Mohamed Hussein Tantawi, 85 ans, décède ;  A dirigé l’Egypte après la chute de Moubarak

Mohamed Hussein Tantawi, le général égyptien qui a pris la tête du pays lorsque Hosni Moubarak a été contraint de démissionner au milieu du soulèvement du printemps arabe de 2011, est décédé mardi. Il avait 85 ans.

Sa mort a été annoncée par la présidence égyptienne. Le maréchal Tantawi, qui était malade depuis plusieurs mois, est décédé dans un hôpital du Caire, selon une personne proche de sa famille.

Le maréchal Tantawi, ministre de la Défense de M. Moubarak pendant une vingtaine d’années, a été président du Conseil suprême des forces armées, qui a pris le pouvoir après l’éviction de M. Moubarak. Connu pour sa loyauté inconditionnelle envers l’ancien président, il a supervisé une répression contre les manifestants pro-démocratie qui s’est poursuivie sous Abdel Fattah el-Sisi, l’actuel président égyptien. Le gouvernement du général el-Sissi a depuis fait reculer de nombreuses libertés acquises en 2011.

La mort du maréchal Tantawi est survenue 19 mois après la mort de M. Moubarak dans un hôpital militaire du Caire.

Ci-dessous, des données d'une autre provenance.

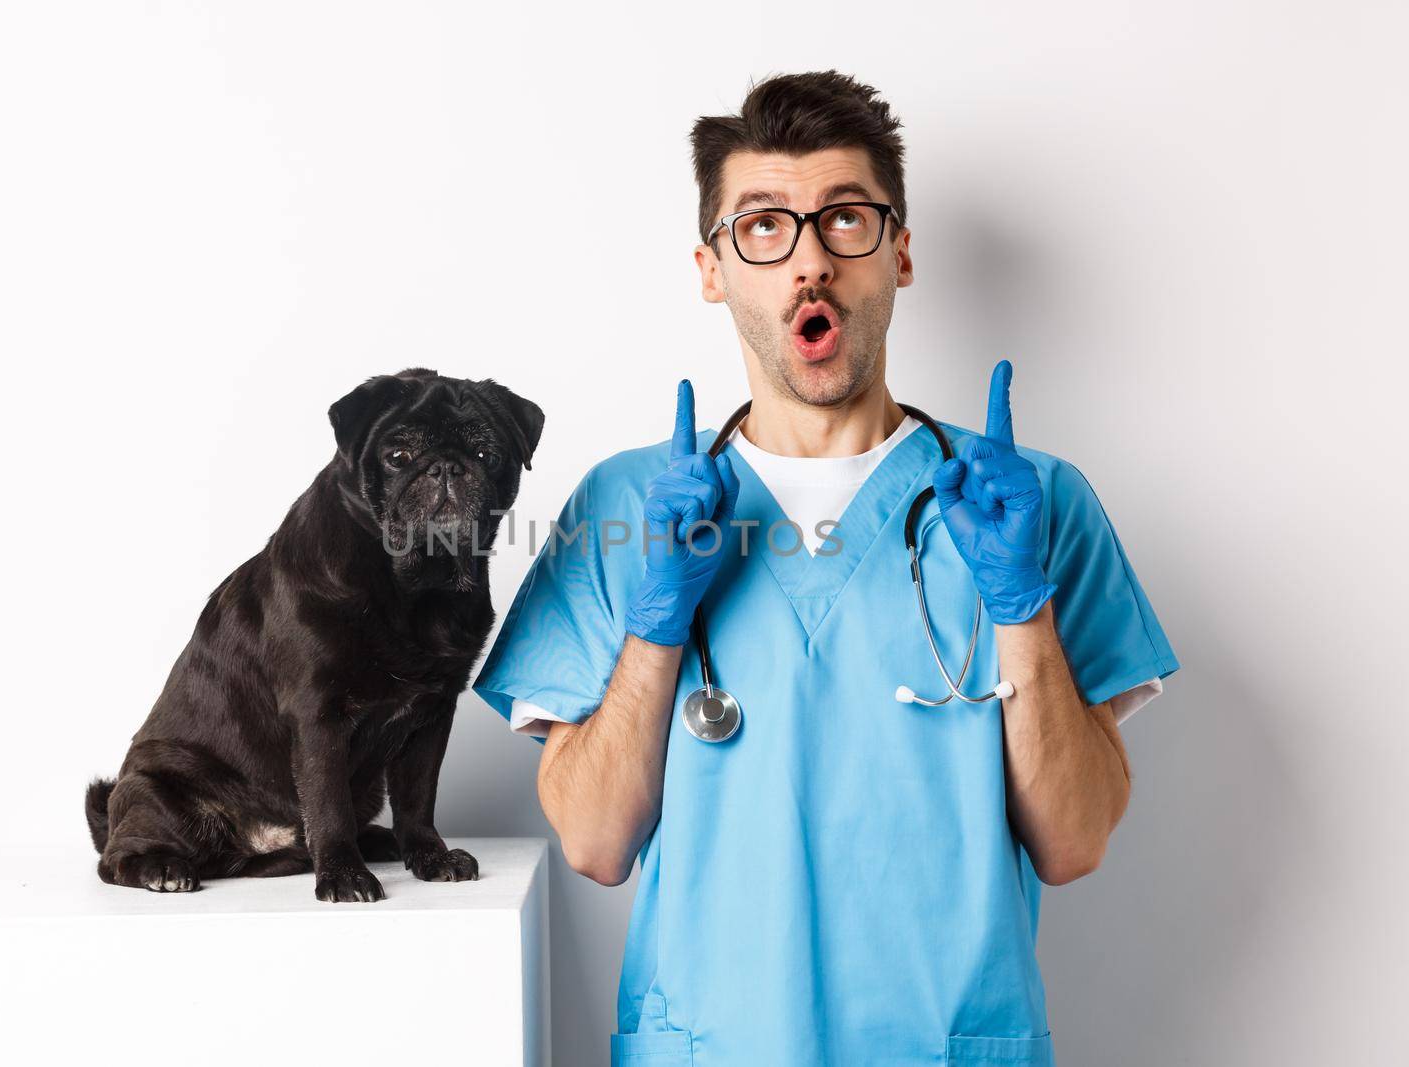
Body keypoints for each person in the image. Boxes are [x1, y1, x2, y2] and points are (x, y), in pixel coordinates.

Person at [473, 70, 1179, 1067]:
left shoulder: (1026, 498)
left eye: (843, 219)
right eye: (764, 226)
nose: (809, 261)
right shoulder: (627, 505)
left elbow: (1073, 843)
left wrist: (1019, 604)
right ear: (712, 267)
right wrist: (656, 622)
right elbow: (593, 841)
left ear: (897, 251)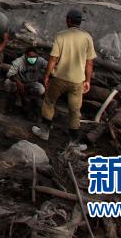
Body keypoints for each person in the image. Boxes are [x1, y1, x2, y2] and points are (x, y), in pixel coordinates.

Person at [32, 9, 95, 150]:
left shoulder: (60, 36)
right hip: (77, 81)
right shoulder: (87, 38)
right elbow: (90, 62)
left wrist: (47, 75)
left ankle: (44, 132)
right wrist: (88, 81)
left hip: (60, 78)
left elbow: (53, 59)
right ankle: (73, 142)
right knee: (75, 110)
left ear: (68, 20)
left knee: (49, 102)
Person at [3, 47, 48, 120]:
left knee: (41, 89)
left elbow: (50, 67)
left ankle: (29, 100)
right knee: (7, 82)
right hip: (20, 82)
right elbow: (9, 74)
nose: (32, 58)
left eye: (34, 57)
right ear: (26, 55)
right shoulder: (19, 61)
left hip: (32, 83)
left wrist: (47, 78)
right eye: (30, 56)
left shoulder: (40, 60)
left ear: (37, 56)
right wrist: (18, 81)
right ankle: (12, 100)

Mohamed Hussein Tantawi Soliman est né au Caire le 31 octobre 1935.

Il a combattu dans la crise de Suez de 1956 et les guerres de 1967 et 1973 avec Israël. Il est devenu ministre de la Défense en 1991, deux ans après que M. Moubarak a destitué le maréchal Abdul-Halim Abu Ghazalah, apparemment en raison de sa popularité croissante.

Le maréchal Tantawi a dirigé l’Égypte pendant 17 mois, du 11 février 2011, date à laquelle M. Moubarak a démissionné, jusqu’à l’élection de Mohammed Morsi en juin 2012.

Après une courte lune de miel, les relations sont devenues de plus en plus hostiles entre les généraux au pouvoir et le mouvement pro-démocratie qui avait mené le soulèvement de 18 jours contre M. Moubarak.

Dans l’un des incidents les plus violents, en octobre 2011, des véhicules militaires blindés ont écrasé des manifestants participant à un sit-in devant le siège de la télévision d’État, tuant plusieurs. Cela a marqué le début d’une campagne féroce pour écraser la dissidence, entraînant la mort de dizaines de personnes aux mains des forces de sécurité dans des escarmouches de rue et l’arrestation de centaines, dont beaucoup de dirigeants de la société civile.

Les groupes de jeunes qui avaient organisé le soulèvement contre M. Moubarak ont ​​accusé le maréchal Tantawi d’employer les mêmes tactiques violentes que son prédécesseur. La consternation face à la brutalité policière avait été un cri de ralliement du soulèvement de 2011. Mais sous le maréchal Tantawi, l’armée a gagné en puissance.

Les mauvais traitements infligés aux détenus détenus par le gouvernement se sont poursuivis, nombre d’entre eux étant arrêtés sur la base d’accusations inventées de toutes pièces. Plus de 10 000 civils ont été condamnés par des tribunaux militaires.

Le maréchal Tantawi et le conseil suprême de l’armée ont bénéficié d’un soutien tiède de la part des Frères musulmans, le groupe islamiste le plus puissant d’Égypte, avant qu’une impasse entre l’armée et le groupe n’atteigne son paroxysme en 2012.

Les Frères musulmans ont longtemps été opprimés sous M. Moubarak. Le groupe a remporté les élections tenues après sa chute. Ils ont d’abord obtenu la majorité au parlement, puis M. Morsi a remporté la victoire aux élections présidentielles de 2012, devenant ainsi le premier civil à occuper ce poste.

Mais un tribunal a dissous le parlement dirigé par les Frères musulmans, et les généraux se sont accordés l’autorité législative et budgétaire et le contrôle du processus de rédaction d’une nouvelle constitution. Ils ont également mis des limites sévères à l’autorité du président quelques jours seulement avant que M. Morsi, qui avait été membre des Frères musulmans, ne prête serment en tant que président en juin 2012.

Seulement deux mois plus tard, M. Morsi a profité d’une attaque de militants contre des troupes dans la péninsule du Sinaï pour renverser le maréchal Tantawi, ainsi que le chef d’état-major, Sami Enan. Il a nommé le général el-Sissi, alors chef du renseignement militaire, au poste de ministre de la Défense. Le général el-Sisi superviserait finalement la destitution de M. Morsi du pouvoir au milieu de nouvelles manifestations de rue.

Le maréchal Tantawi laisse dans le deuil sa femme et ses deux fils.